### [Assignment]
Within the listing, how many lines include "Erasmus"? Please answer with a bare number.

-=-=-=-=-

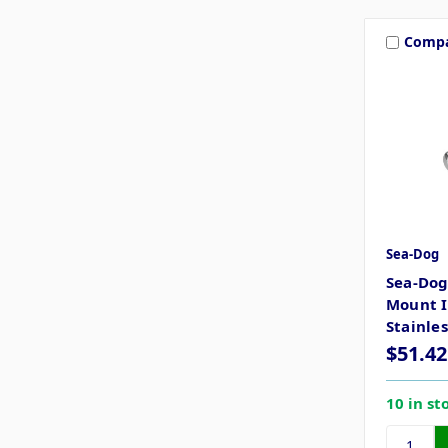
Comp
Sea-Dog
Sea-Dog
Mount I
Stainles
$51.42
10 in st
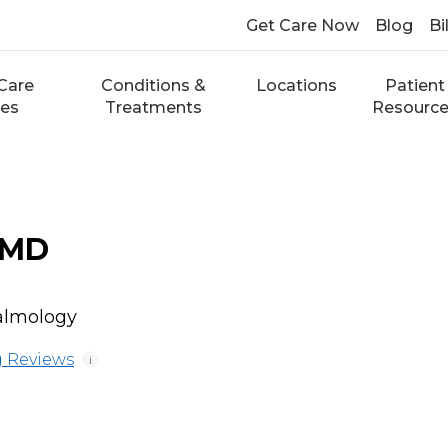
Get Care Now
Blog
Bi
Care
Conditions &
Locations
Patient
ces
Treatments
Resourc
 MD
almology
 Reviews
i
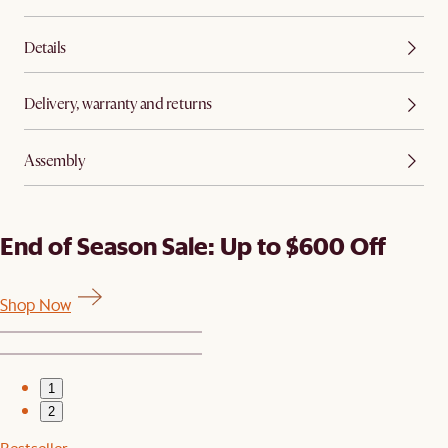
Details
Delivery, warranty and returns
Assembly
End of Season Sale: Up to $600 Off
Shop Now
1
2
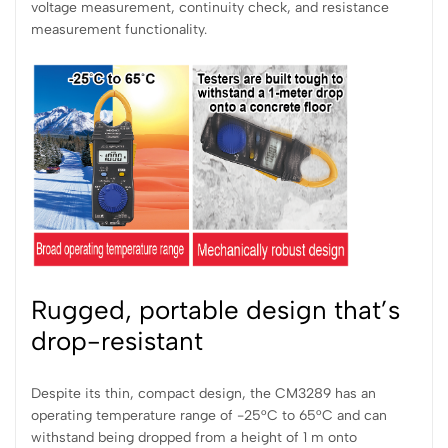
voltage measurement, continuity check, and resistance
measurement functionality.
Rugged, portable design that’s
drop-resistant
Despite its thin, compact design, the CM3289 has an
operating temperature range of -25°C to 65°C and can
withstand being dropped from a height of 1 m onto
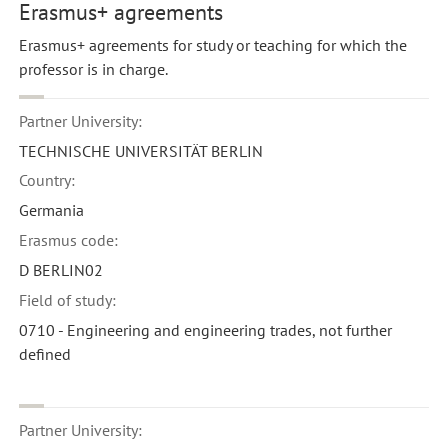
Erasmus+ agreements
Erasmus+ agreements for study or teaching for which the
professor is in charge.
Partner University:
TECHNISCHE UNIVERSITÄT BERLIN
Country:
Germania
Erasmus code:
D BERLIN02
Field of study:
0710 - Engineering and engineering trades, not further
defined
Partner University:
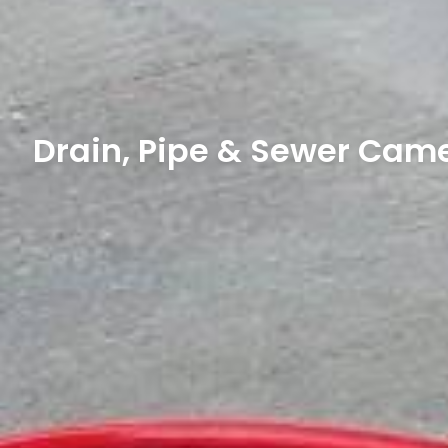
Drain, Pipe & Sewer Came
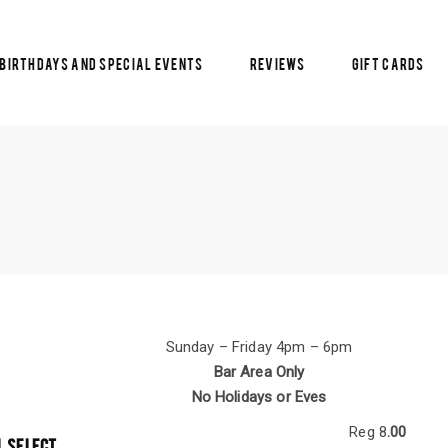
Birthdays and Special Events
Reviews
Gift Cards
Sunday – Friday 4pm – 6pm
Bar Area Only
No Holidays or Eves
Reg 8
.00
L SELECT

-=-=-=-=-

### [Exercise answer]
3